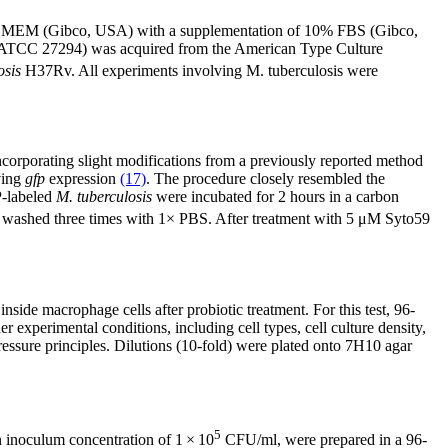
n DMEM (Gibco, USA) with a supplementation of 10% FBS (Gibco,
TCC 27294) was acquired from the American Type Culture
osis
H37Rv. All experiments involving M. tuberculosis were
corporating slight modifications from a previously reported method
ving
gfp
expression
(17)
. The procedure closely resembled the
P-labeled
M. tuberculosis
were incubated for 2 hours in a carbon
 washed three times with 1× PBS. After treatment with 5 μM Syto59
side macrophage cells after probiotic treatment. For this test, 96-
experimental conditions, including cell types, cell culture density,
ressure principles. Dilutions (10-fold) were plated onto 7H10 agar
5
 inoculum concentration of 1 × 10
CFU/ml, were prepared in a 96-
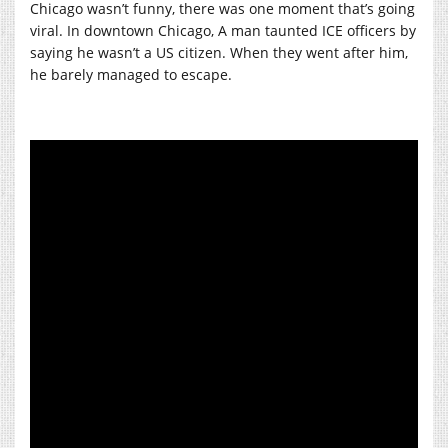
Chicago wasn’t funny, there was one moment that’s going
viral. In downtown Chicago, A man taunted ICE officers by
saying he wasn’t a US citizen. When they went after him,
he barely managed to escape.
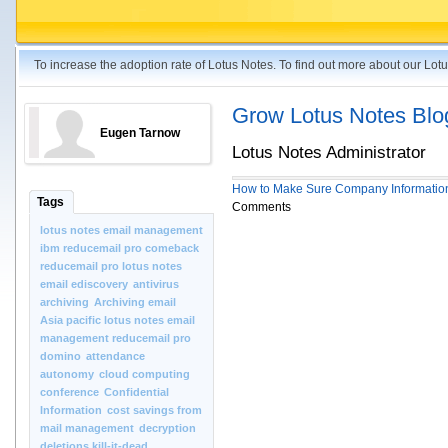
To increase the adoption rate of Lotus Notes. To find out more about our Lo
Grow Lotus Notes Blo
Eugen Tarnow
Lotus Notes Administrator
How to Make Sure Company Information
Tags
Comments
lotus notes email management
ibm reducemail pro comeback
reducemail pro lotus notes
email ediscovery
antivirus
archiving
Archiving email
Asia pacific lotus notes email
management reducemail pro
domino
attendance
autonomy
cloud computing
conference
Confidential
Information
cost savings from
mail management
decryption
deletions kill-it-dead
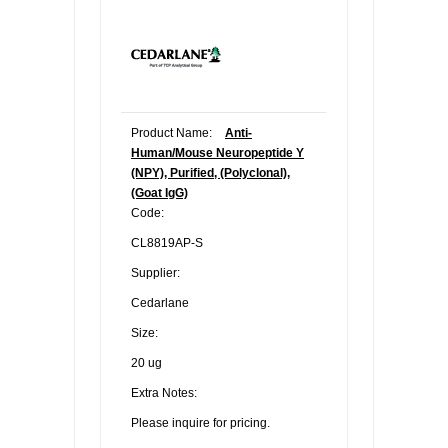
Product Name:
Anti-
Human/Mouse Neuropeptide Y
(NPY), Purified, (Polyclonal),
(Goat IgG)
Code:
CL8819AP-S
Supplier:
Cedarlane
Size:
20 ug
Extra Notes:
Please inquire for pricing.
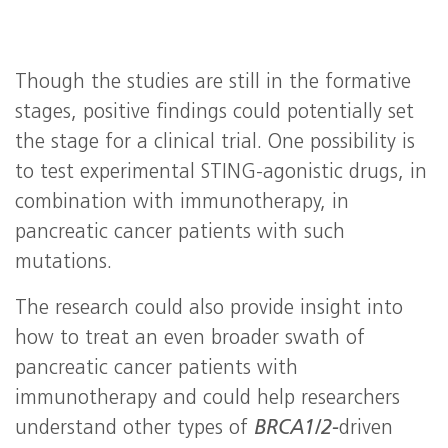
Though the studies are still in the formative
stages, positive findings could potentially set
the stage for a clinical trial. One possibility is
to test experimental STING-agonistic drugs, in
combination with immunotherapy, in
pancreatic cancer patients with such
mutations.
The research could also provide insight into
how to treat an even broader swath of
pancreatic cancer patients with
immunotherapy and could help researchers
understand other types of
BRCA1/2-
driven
...
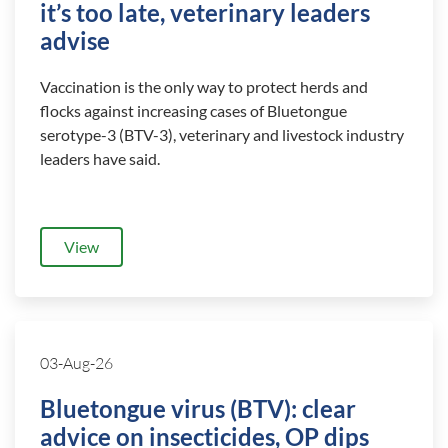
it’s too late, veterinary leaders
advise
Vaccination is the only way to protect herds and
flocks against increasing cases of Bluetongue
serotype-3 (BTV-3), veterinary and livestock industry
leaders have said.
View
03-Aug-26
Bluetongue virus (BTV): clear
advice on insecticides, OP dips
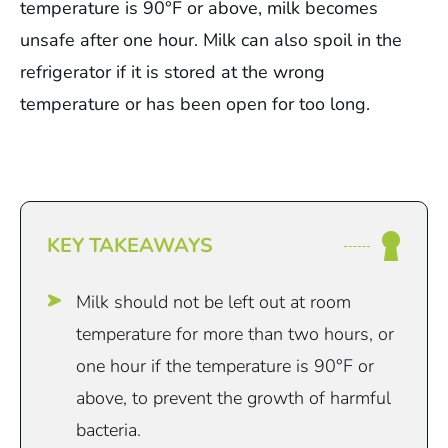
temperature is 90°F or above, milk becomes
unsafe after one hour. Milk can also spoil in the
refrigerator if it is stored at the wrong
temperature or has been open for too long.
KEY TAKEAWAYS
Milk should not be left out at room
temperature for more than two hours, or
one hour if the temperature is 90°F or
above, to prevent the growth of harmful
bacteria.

◆ **Exercise prompt**
Find the word "pancreatic" in the data and copy out each line where it turns up.

◆ **Response**
pancreatic cancer patients with such
pancreatic cancer patients with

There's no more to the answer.